Problem details> Retype the text lines of the material below word for word, leaving out the pictures.

Records taken from a dataset
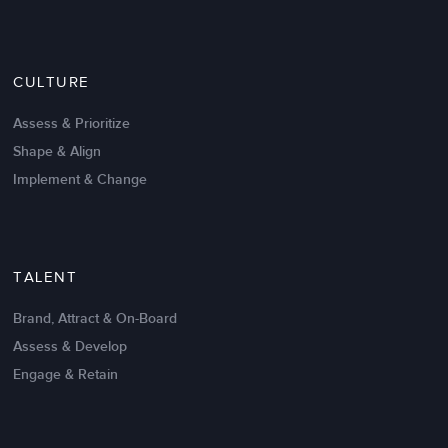
Nov 20,2016
6 K
CULTURE
Intrinsic vs Extrinsic Motivation to
Create High Performance
Assess & Prioritize
Shape & Align
Implement & Change
TALENT
Brand, Attract & On-Board
Assess & Develop
Engage & Retain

Exercise output>
Nov 20,2016
6 K
CULTURE
Intrinsic vs Extrinsic Motivation to
Create High Performance
Assess & Prioritize
Shape & Align
Implement & Change
TALENT
Brand, Attract & On-Board
Assess & Develop
Engage & Retain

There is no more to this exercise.